Snow, rain and wind are forecast to sweep across parts of the UK in the coming days Met Office.
Forecasters have now issued a yellow warning for snow on Tuesday, covering most of Scotland and extending down to Manchester.
Two yellow wind warnings were also issued that day, covering all of England and Wales and parts of Scotland.
Meanwhile, thousands of households are still waiting to be reconnected to the power supply after Hurricane Arwen.
About 4,700 homes across the north England and Scotland There is still no supply – more than a week after the storm made landfall on November 26, according to industry body the Energy Network Association (ENA).
On Saturday, Boris Johnson said he has held calls with Arwen responders, adding that he remains “concerned” that thousands of households are still without power.
In a tweet, the Prime Minister said Government stands ready to further assist with the restoration work “in any way possible”.
With work still underway to restore power, forecasters predict low temperatures between 4°C (39°F) and 6°C (43°C) accompanied by some gusts of wind. strong for the region in the coming days.
The Met Office is expected to see “unsettled” weather, with snow in the Cairngorms and Northern Pennines overnight on Saturday before turning drier and less windy on Sunday.

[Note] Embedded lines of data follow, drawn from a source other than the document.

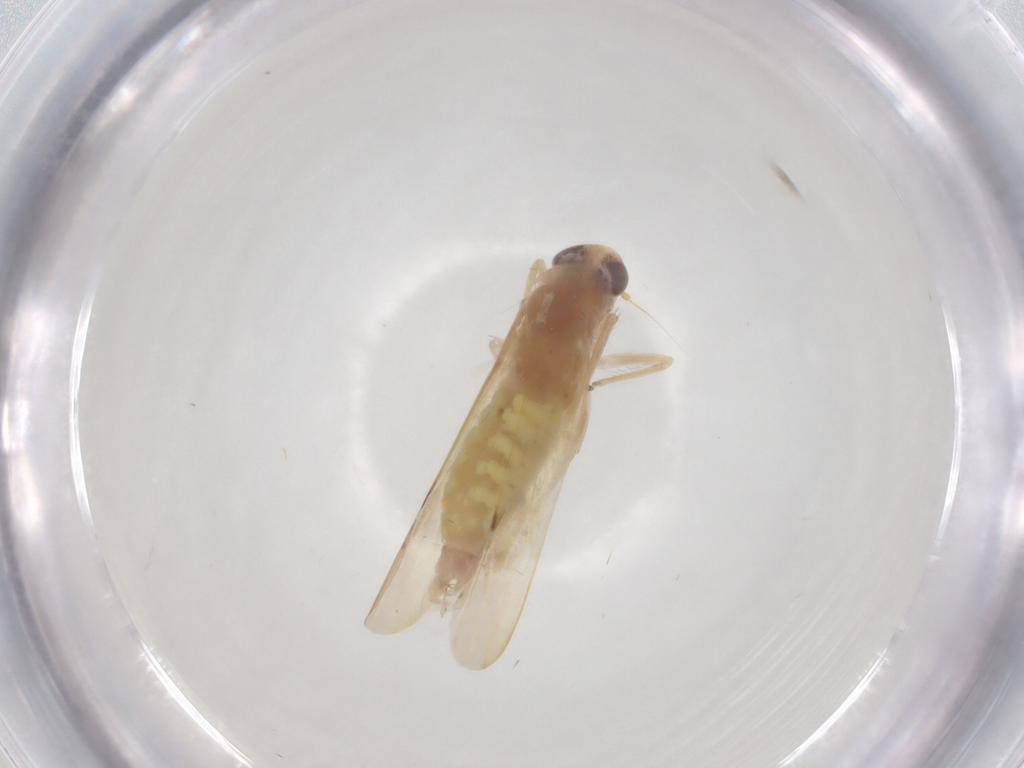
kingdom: Animalia
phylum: Arthropoda
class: Insecta
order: Hemiptera
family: Cicadellidae
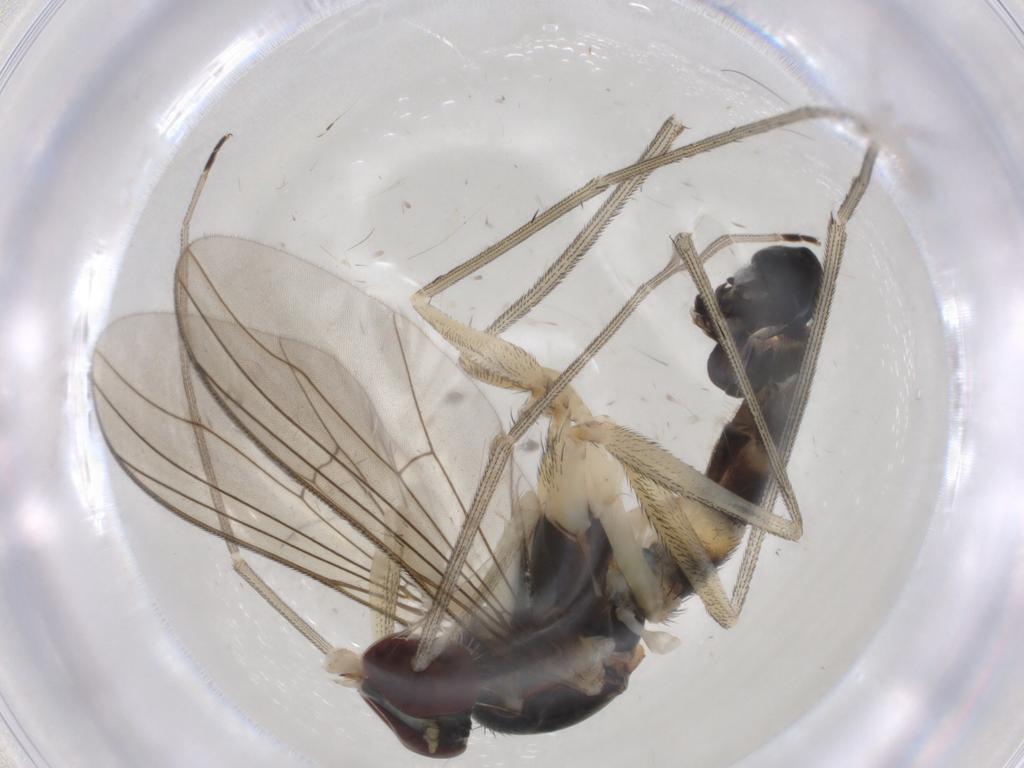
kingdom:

However, the temporary relief will end on Monday when a band of rain and snow, along with more wind, is expected in the second half of the day.
From Tuesday, the UK will continue to experience wind, rain and snow – with the possibility of more strong winds, although not as strong as Arwen, on Wednesday.
Simon Partridge, a meteorologist at the Met Office, said: “In terms of the process of reconnecting the power supply and getting to remote areas, it doesn’t help – maybe tomorrow is the best day and maybe the first half of Tuesday, some pretty conditions.
“Also, a little bit of rain, some snow on the hills, and some strong winds – definitely help slow down the reconnection of supplies and getting to more distant locations to clear the trees, etc.
“It’s certainly not ideal, and the higher elevations are bound to get some more snow in the coming days.”
The Met Office has also issued a yellow weather warning for rain for parts of north-east England and a yellow warning for snow for parts of south-east Scotland.
The lengthy delays have prompted energy regulator Ofgem to warn it will take action against network companies that fail to restore electricity to customers quickly enough after the storm.
It has also agreed with companies to lift the £700 limit on compensation that can be awarded to customers.
The change will allow affected people to claim £70 for every 12-hour period in which they are without power, after an initial £70 for the first 48 hours.
Chief executive Jonathan Brearley told BBC Radio 4 programme: “We are extremely concerned about customers who have been without power for more than a week now.
“We want to determine the facts and make sure we understand what happened, whether the internet companies have met their obligations. If they don’t, we will take enforcement action.
“We have clear expectations about how quickly they will get people back into the system.
“We recognize the difficult circumstances those companies are facing. But what we expect from network companies is to not stop connecting people, but also offer support.”
He later told BBC Breakfast: “One thing we did was we told the network companies, and they agreed, they raised the limit on the compensation they would give guests. customers and they’ll make sure those customers get some compensation for everything they’ve been through. “
The Ministry of Defense said 297 staff from the British Army and Royal Marines were supporting civilian authorities and were conducting door-to-door checks of vulnerable people in their homes and providing reassurance to the local community.